Exercise:
For each line in the data below that holds "argmax", return a copy.

Source texts of formatted documents

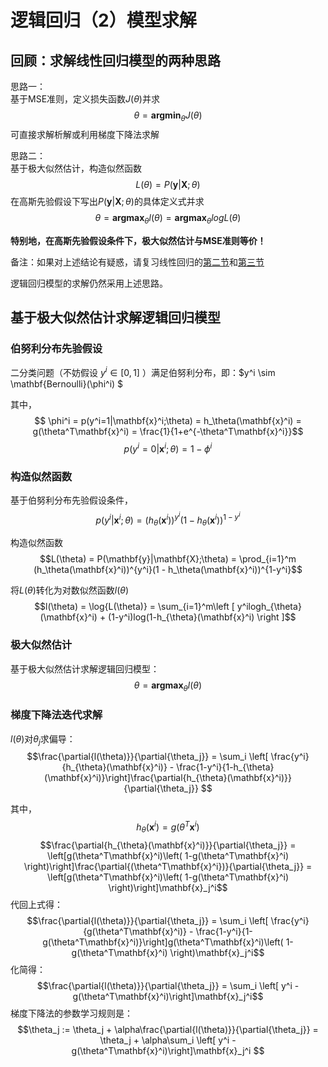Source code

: # 逻辑回归（2）模型求解

## 回顾：求解线性回归模型的两种思路

思路一：  
基于MSE准则，定义损失函数$J(\theta)$并求
$$\theta = \mathbf{argmin}_{\theta}J(\theta)$$可直接求解析解或利用梯度下降法求解

思路二：  
基于极大似然估计，构造似然函数
$$L(\theta) = P(\mathbf{y}|\mathbf{X};\theta)$$在高斯先验假设下写出$P(\mathbf{y}|\mathbf{X};\theta)$的具体定义式并求
$$\theta = \mathbf{argmax}_{\theta}l(\theta)=\mathbf{argmax}_{\theta}logL(\theta)$$

**特别地，在高斯先验假设条件下，极大似然估计与MSE准则等价！**

备注：如果对上述结论有疑惑，请复习线性回归的[第二节](LinearRegression_Tutorial_2.md)和[第三节](LinearRegression_Tutorial_3.md)

逻辑回归模型的求解仍然采用上述思路。

## 基于极大似然估计求解逻辑回归模型

### 伯努利分布先验假设

二分类问题（不妨假设 $y^i \in [0, 1]$ ）满足伯努利分布，即：$y^i  \sim \mathbf{Bernoulli}(\phi^i) $

其中，
$$ \phi^i = p(y^i=1|\mathbf{x}^i;\theta) = h_\theta(\mathbf{x}^i) = g(\theta^T\mathbf{x}^i) = \frac{1}{1+e^{-\theta^T\mathbf{x}^i}}$$
$$ p(y^i=0|\mathbf{x}^i;\theta) = 1-\phi^i $$

### 构造似然函数

基于伯努利分布先验假设条件，
$$p(y^i|\mathbf{x}^i;\theta) = (h_\theta(\mathbf{x}^i))^{y^i}(1 - h_\theta(\mathbf{x}^i))^{1-y^i}$$

构造似然函数
$$L(\theta) = P(\mathbf{y}|\mathbf{X};\theta) = \prod_{i=1}^m (h_\theta(\mathbf{x}^i))^{y^i}(1 - h_\theta(\mathbf{x}^i))^{1-y^i}$$

将$L(\theta)$转化为对数似然函数$l(\theta)$
$$l(\theta) = \log{L(\theta)} = \sum_{i=1}^m\left [ y^ilogh_{\theta}(\mathbf{x}^i) + (1-y^i)log(1-h_{\theta}(\mathbf{x}^i) \right ]$$

### 极大似然估计
基于极大似然估计求解逻辑回归模型：
$$\theta = \mathbf{argmax}_{\theta}l(\theta)$$

### 梯度下降法迭代求解
$l(\theta)$对$\theta_j$求偏导：
$$\frac{\partial{l(\theta)}}{\partial{\theta_j}} = \sum_i \left[ \frac{y^i}{h_{\theta}(\mathbf{x}^i)} - \frac{1-y^i}{1-h_{\theta}(\mathbf{x}^i)}\right]\frac{\partial{h_{\theta}(\mathbf{x}^i)}}{\partial{\theta_j}} $$

其中，
$$h_\theta(\mathbf{x}^i) = g(\theta^T\mathbf{x}^i)$$
$$\frac{\partial{h_{\theta}(\mathbf{x}^i)}}{\partial{\theta_j}} = \left[g(\theta^T\mathbf{x}^i)\left( 1-g(\theta^T\mathbf{x}^i) \right)\right]\frac{\partial{(\theta^T\mathbf{x}^i})}{\partial{\theta_j}} =  \left[g(\theta^T\mathbf{x}^i)\left( 1-g(\theta^T\mathbf{x}^i) \right)\right]\mathbf{x}_j^i$$
代回上式得：
$$\frac{\partial{l(\theta)}}{\partial{\theta_j}} = \sum_i \left[ \frac{y^i}{g(\theta^T\mathbf{x}^i)} - \frac{1-y^i}{1-g(\theta^T\mathbf{x}^i)}\right]g(\theta^T\mathbf{x}^i)\left( 1-g(\theta^T\mathbf{x}^i) \right)\mathbf{x}_j^i$$
化简得：
$$\frac{\partial{l(\theta)}}{\partial{\theta_j}} = \sum_i \left[ y^i - g(\theta^T\mathbf{x}^i)\right]\mathbf{x}_j^i$$
梯度下降法的参数学习规则是：
$$\theta_j := \theta_j + \alpha\frac{\partial{l(\theta)}}{\partial{\theta_j}} = \theta_j + \alpha\sum_i \left[ y^i - g(\theta^T\mathbf{x}^i)\right]\mathbf{x}_j^i $$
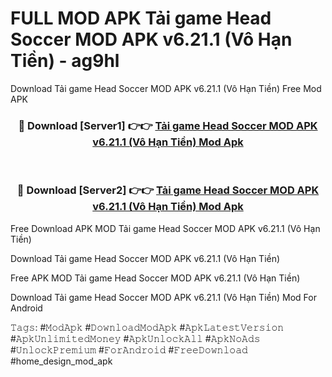 # FULL MOD APK Tải game Head Soccer MOD APK v6.21.1 (Vô Hạn Tiền) - ag9hl
Download Tải game Head Soccer MOD APK v6.21.1 (Vô Hạn Tiền) Free Mod APK

<div align="center">
<h3>🔴 Download [Server1] 👉👉 <a href="https://apk-comot.site?title=Tải_game_Head_Soccer_MOD_APK_v6.21.1_(Vô_Hạn_Tiền)">Tải game Head Soccer MOD APK v6.21.1 (Vô Hạn Tiền) Mod Apk</a></h3><br>

<h3>🔴 Download [Server2] 👉👉 <a href="https://apk-comot.site?title=Tải_game_Head_Soccer_MOD_APK_v6.21.1_(Vô_Hạn_Tiền)">Tải game Head Soccer MOD APK v6.21.1 (Vô Hạn Tiền) Mod Apk</a></h3>
</div>


Free Download APK MOD Tải game Head Soccer MOD APK v6.21.1 (Vô Hạn Tiền)

Download Tải game Head Soccer MOD APK v6.21.1 (Vô Hạn Tiền) 

Free APK MOD Tải game Head Soccer MOD APK v6.21.1 (Vô Hạn Tiền) 

Download Tải game Head Soccer MOD APK v6.21.1 (Vô Hạn Tiền) Mod For Android

𝚃𝚊𝚐𝚜: #𝙼𝚘𝚍𝙰𝚙𝚔 #𝙳𝚘𝚠𝚗𝚕𝚘𝚊𝚍𝙼𝚘𝚍𝙰𝚙𝚔 #𝙰𝚙𝚔𝙻𝚊𝚝𝚎𝚜𝚝𝚅𝚎𝚛𝚜𝚒𝚘𝚗 #𝙰𝚙𝚔𝚄𝚗𝚕𝚒𝚖𝚒𝚝𝚎𝚍𝙼𝚘𝚗𝚎𝚢 #𝙰𝚙𝚔𝚄𝚗𝚕𝚘𝚌𝚔𝙰𝚕𝚕 #𝙰𝚙𝚔𝙽𝚘𝙰𝚍𝚜 #𝚄𝚗𝚕𝚘𝚌𝚔𝙿𝚛𝚎𝚖𝚒𝚞𝚖 #𝙵𝚘𝚛𝙰𝚗𝚍𝚛𝚘𝚒𝚍 #𝙵𝚛𝚎𝚎𝙳𝚘𝚠𝚗𝚕𝚘𝚊𝚍 #home_design_mod_apk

Solution for this exercise:
$$\theta = \mathbf{argmax}_{\theta}l(\theta)=\mathbf{argmax}_{\theta}logL(\theta)$$
$$\theta = \mathbf{argmax}_{\theta}l(\theta)$$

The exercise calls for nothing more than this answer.